In her book "Sister Outsider", Audre Lorde writes: "Being an open lesbian in the Black community is not easy, although being closeted is harder."

As a 35-year-old, middle-class, Black lesbian feminist, and a member of an interracial couple, I run the gamut between many worlds. I have experienced external racism, classism, sexism and homophobia, but I've found that oppression hurts a lot more when it comes from "one of your own."

I came out to myself when I was 11 years old. It was 1976, just two years after the American Psychiatric Association struck homosexuality off its list of mental disorders. People just didn't talk about homosexuality then. Unfortunately, in the Black community, we still don't.

And if it is ever discussed, it is often misnamed or mislabeled. I mean, even at 11 years of age, I had heard terms like "punk," "fag," "bulldagger," "he-she" and "lezzie," but "homosexuality" was reserved exclusively for crazy white people, because the majority of Black people mislabeled it as being a "white thang" — a product of the decadence of white culture.

So many of us who grew up in the Black community never hearing the term "homosexual" applied to us believed that it had to be a white thing and if we were to embrace homosexuality it would mean that we were truly crazy for adopting "the white man's sickness" from our oppressors.

One of the reasons Black lesbians and gays are ignored or discounted is that our presence threatens the Black family model, which is still rooted in the Black matriarchy myth.

The myth basically says that Black women not only dominate the Black family, but are in cohoots with the white power structure to disempower Black men.

Many Black men still use this myth to assert that the Black male should be reinstated into his "rightful" role as head of the Black family; of course, that means that the Black woman's role is reduced solely to supporting her man, often at the expense of her own self-definition. From a Black nationalist point of view, anything that isn't in line with this male-dominant/female-subordinate model is considered to be anti-Black family.

As a woman-identified Black woman who doesn't depend on men for my self-definition, I am amazed by how my Black sisters who are invested in relationships with abusive Black men and Black men who openly cheat on them will "dis" and reject their lesbian sisters, yet defend their man and his infidelity in order to say, "At least I got a man!"
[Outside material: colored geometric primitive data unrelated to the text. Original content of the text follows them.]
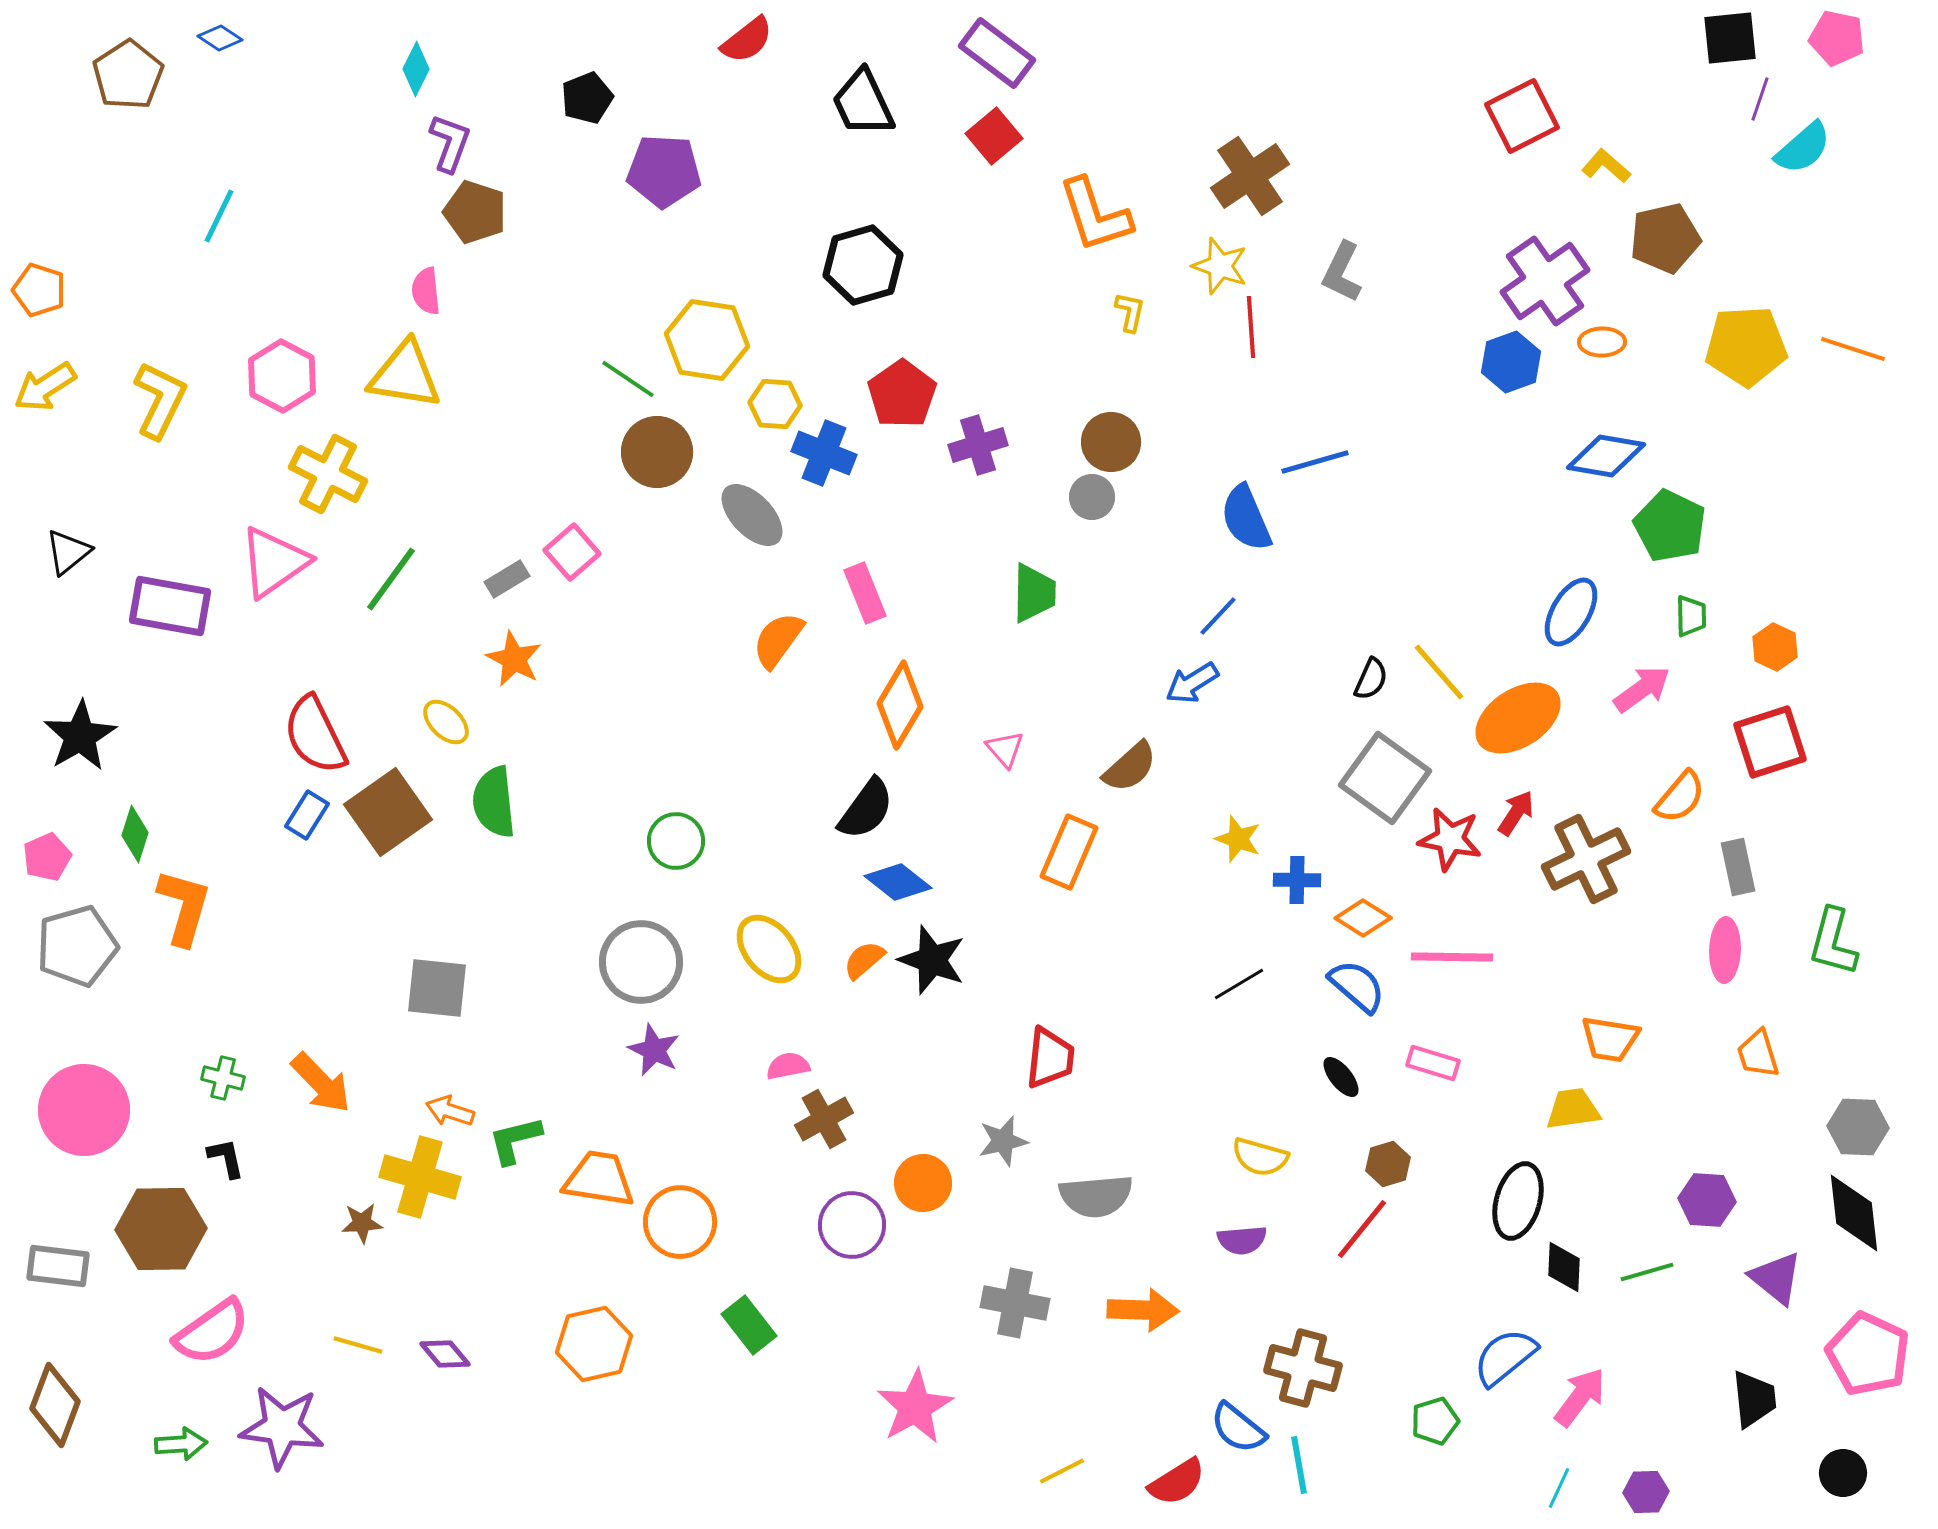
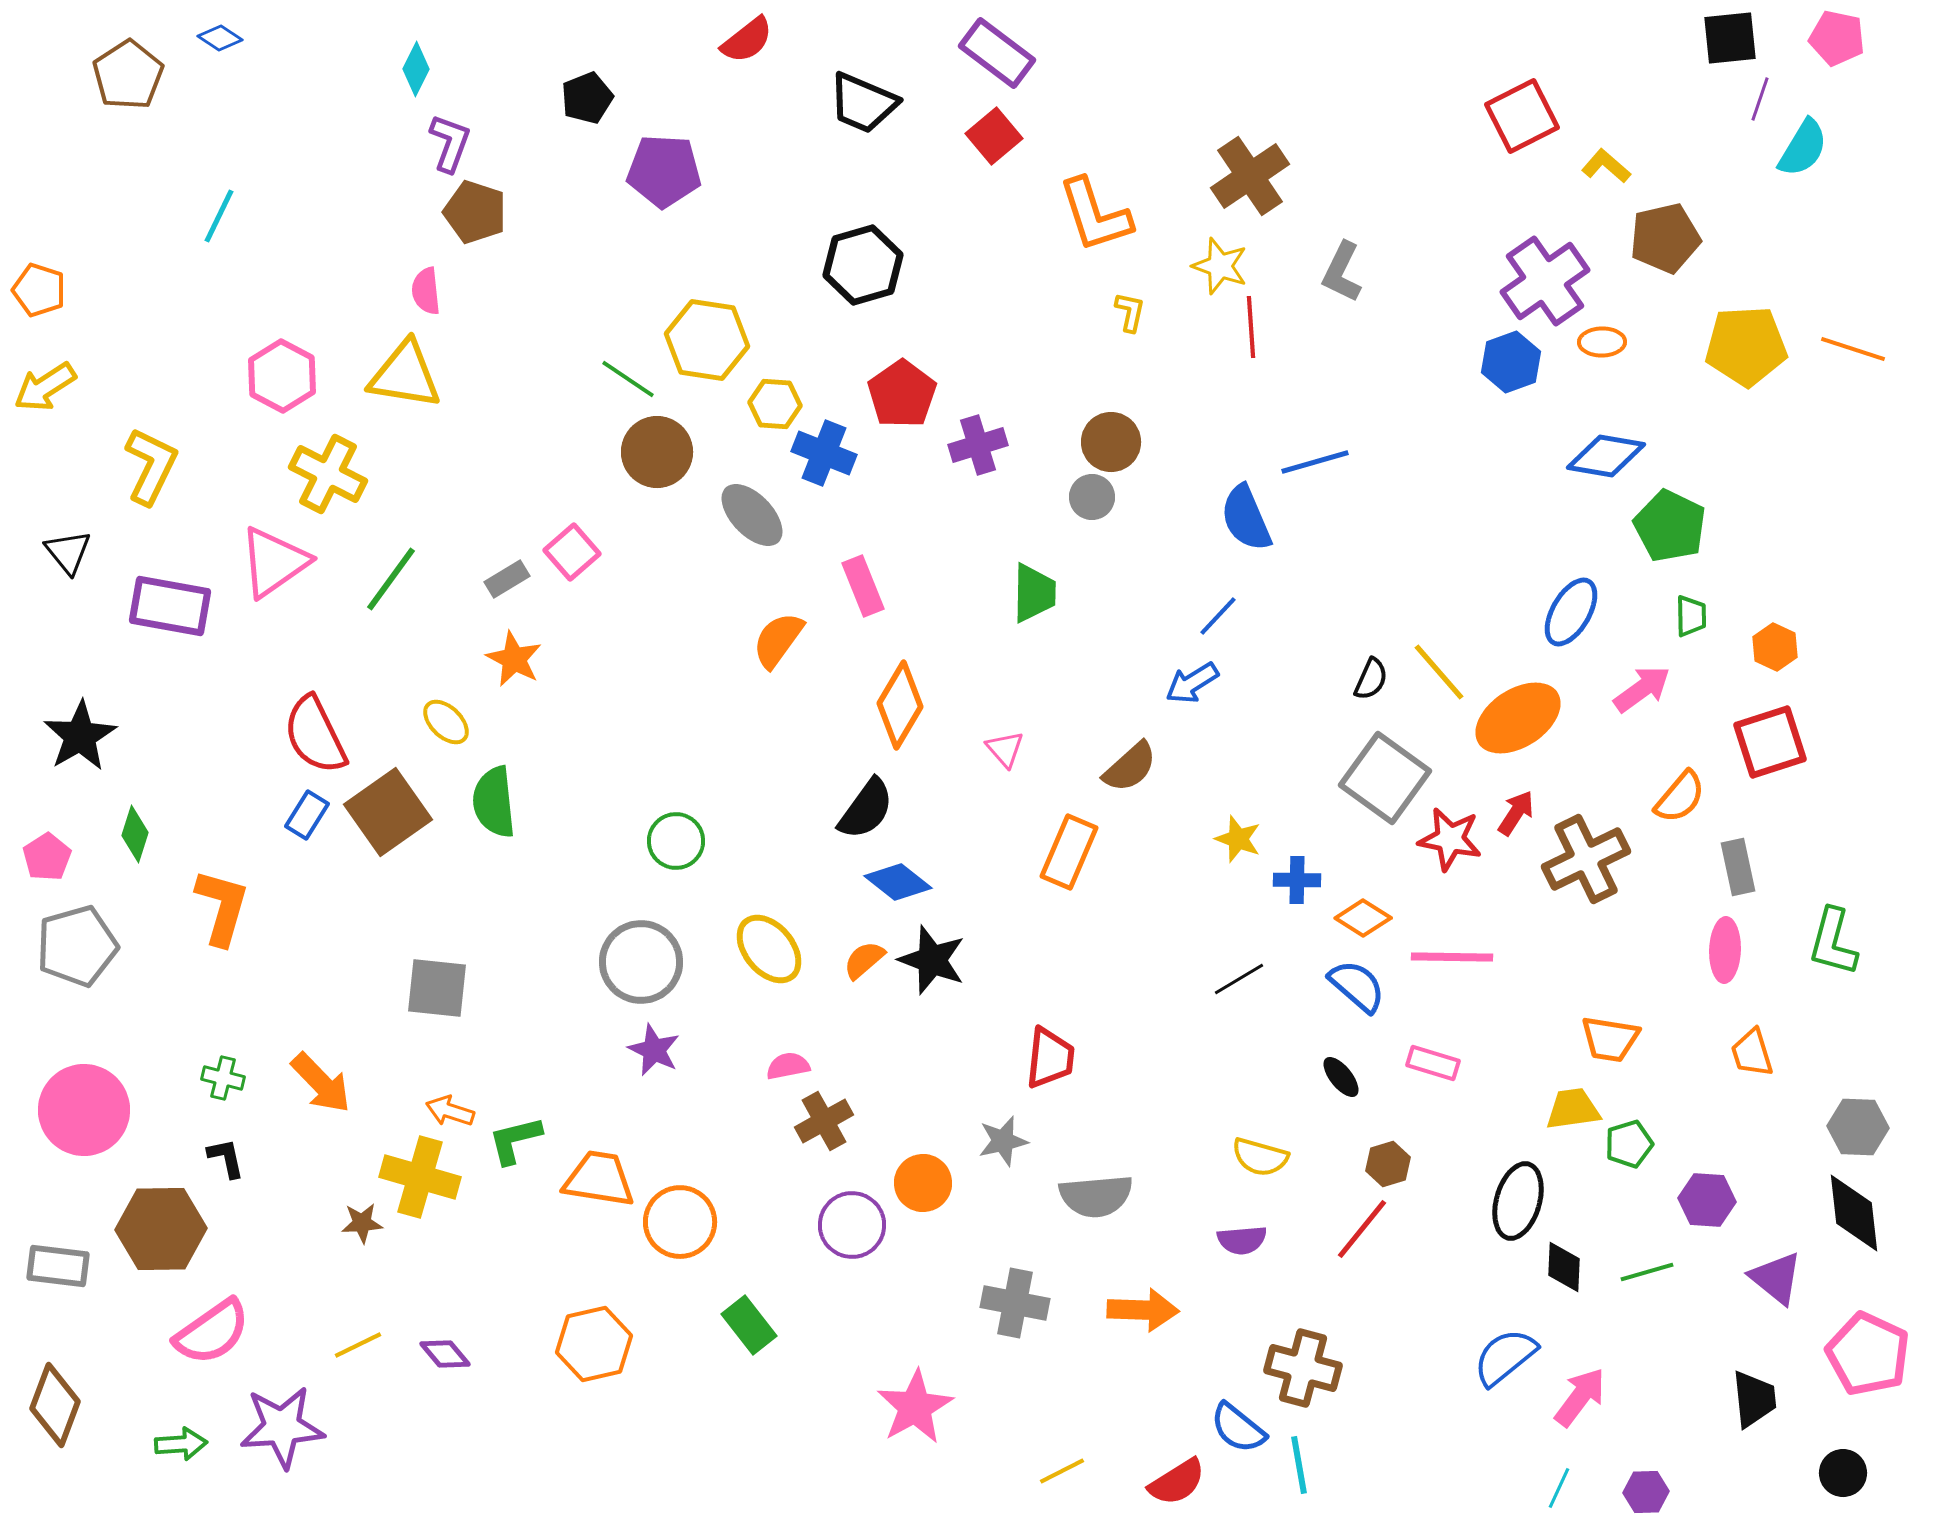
black trapezoid at (863, 103): rotated 42 degrees counterclockwise
cyan semicircle at (1803, 148): rotated 18 degrees counterclockwise
yellow L-shape at (160, 400): moved 9 px left, 66 px down
black triangle at (68, 552): rotated 30 degrees counterclockwise
pink rectangle at (865, 593): moved 2 px left, 7 px up
pink pentagon at (47, 857): rotated 9 degrees counterclockwise
orange L-shape at (184, 907): moved 38 px right
black line at (1239, 984): moved 5 px up
orange trapezoid at (1758, 1054): moved 6 px left, 1 px up
brown cross at (824, 1119): moved 2 px down
yellow line at (358, 1345): rotated 42 degrees counterclockwise
green pentagon at (1435, 1421): moved 194 px right, 277 px up
purple star at (282, 1427): rotated 12 degrees counterclockwise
I grew up in and now live in what is considered to be "The Bible Belt," and for as long as I can remember, the church and Black family values have always been intrinsically linked. The church helped to ensure that I was granted basic human rights as an African American, but fell far short of extending those liberties to me as a woman and a lesbian.

In fact, the church has contributed to Black homophobia in that it also uses biblical teachings to mislabel and misname homosexuality. I mean, how many times have we been told that "It's an abomination before God!" "It's the worst kind of sin, and you're going to go to hell for it!"?

"It's tough enough being female and Black. Why would you want to be a lesbian on top of everything else?" Until recently, I would have avoided this question at any cost, for fear of being ostracized by my Black sisters and brothers. But now, out of my desire to be a whole person who recognizes and embraces all aspects of myself, I would answer from a place of self-acceptance rather than social shame. I would answer, "Being an open lesbian in the Black community is not easy, but being closeted is a lot harder."